= Plant test number =

Telecommunication facility for telephone line testing

In telecommunications, a plant test number is a telephone number reserved for use by telephone installers or other workers to test an individual telephone line. Test numbers are typically unlisted.

The North American Numbering Plan (NANP) reserves the exchange (central office) prefixes 958 and 959 for plant testing.
Central office code 958 is intended for communications between switching centers. Central office code 959 with three or four additional digits is dedicated for access to office test lines in local exchange carrier (LEC) and interoffice carrier (IC) central offices.

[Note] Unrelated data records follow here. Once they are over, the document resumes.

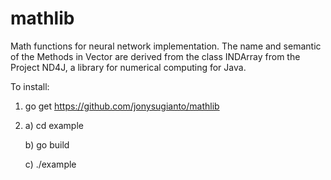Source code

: # mathlib

Math functions for neural network implementation. The name and semantic of the Methods in Vector are derived from the class INDArray from the Project ND4J, a library for numerical computing for Java.

To install:

1. go get https://github.com/jonysugianto/mathlib

2. a) cd example 

   b) go build 

   c) ./example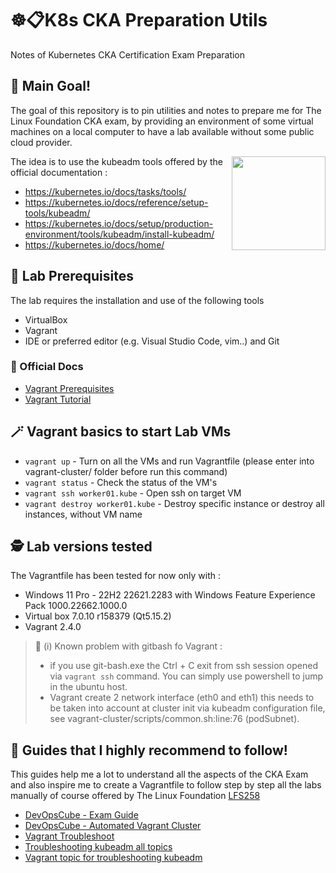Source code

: # ☸️📋K8s CKA Preparation Utils
Notes of Kubernetes CKA Certification Exam Preparation

## 🥅 Main Goal!
The goal of this repository is to pin utilities and notes to prepare me for The Linux Foundation CKA exam, by providing an environment of some virtual machines on a local computer to have a lab available without some public cloud provider. 

<img src="https://kubernetes.io/images/kubeadm-stacked-color.png" align="right" width="150px"> 

The idea is to use the kubeadm tools offered by the official documentation :
+ <https://kubernetes.io/docs/tasks/tools/>
+ <https://kubernetes.io/docs/reference/setup-tools/kubeadm/>
+ <https://kubernetes.io/docs/setup/production-environment/tools/kubeadm/install-kubeadm/>
+ <https://kubernetes.io/docs/home/>

## 🧪 Lab Prerequisites
The lab requires the installation and use of the following tools
+ VirtualBox
+ Vagrant
+ IDE or preferred editor (e.g. Visual Studio Code, vim..) and Git 

### 📜 Official Docs
+ [Vagrant Prerequisites](https://developer.hashicorp.com/vagrant/tutorials/getting-started/getting-started-index#prerequisites)
+ [Vagrant Tutorial](https://developer.hashicorp.com/vagrant/tutorials/getting-started)

## 🪄 Vagrant basics to start Lab VMs
+ `vagrant up` - Turn on all the VMs and run Vagrantfile (please enter into vagrant-cluster/ folder before run this command)
+ `vagrant status` - Check the status of the VM's
+ `vagrant ssh worker01.kube` - Open ssh on target VM
+ `vagrant destroy worker01.kube` - Destroy specific instance or destroy all instances, without VM name

## 🕵️ Lab versions tested
The Vagrantfile has been tested for now only with :
+ Windows 11 Pro - 22H2 22621.2283 with Windows Feature Experience Pack 1000.22662.1000.0
+ Virtual box 7.0.10 r158379 (Qt5.15.2)
+ Vagrant 2.4.0

> 🐛 (i) Known problem with gitbash fo Vagrant : 
> + if you use git-bash.exe the Ctrl + C exit from ssh session opened  via `vagrant ssh` command. You can simply use powershell to jump in the ubuntu host.
> + Vagrant create 2 network interface (eth0 and eth1) this needs to be taken into account at cluster init via kubeadm configuration file, see vagrant-cluster/scripts/common.sh:line:76 (podSubnet).

## 🦮 Guides that I highly recommend to follow!

This guides help me a lot to understand all the aspects of the CKA Exam and also inspire me to create a Vagrantfile to follow step by step all the labs manually of course offered by The Linux Foundation [LFS258](https://training.linuxfoundation.org/training/kubernetes-fundamentals/)

+ [DevOpsCube - Exam Guide](https://devopscube.com/cka-exam-study-guide/)
+ [DevOpsCube - Automated Vagrant Cluster](https://devopscube.com/kubernetes-cluster-vagrant/)
+ [Vagrant Troubleshoot](https://jhooq.com/kubernetes-error-execution-phase-preflight-preflight/)
+ [Troubleshooting kubeadm all topics](https://kubernetes.io/docs/setup/production-environment/tools/kubeadm/troubleshooting-kubeadm/)
+ [Vagrant topic for troubleshooting kubeadm](https://jhooq.com/kubernetes-error-execution-phase-preflight-preflight/)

The specifications define several test features for line conditions, such as quiet line and busy line, and test tones transmitted to callers.

The tests available for plant testing include
- Automatic number announcement circuit, a machine which announces the caller's number
- Loop around, a primitive conference call bridge
- Milliwatt test, a standardized 1004 Hz, zero dBm sinusoidal test tone used to measure line quality and transmission loss between stations.
- Ringback number, which causes the calling telephone to ring to verify an installation is working and the phone number routing properly.

Some localities reserve only 958 or 959.

Each country uses different codes. BT Linetest Facilities (for example) are available by ringing 17070 and a self-service test facility for subscribers is no longer available.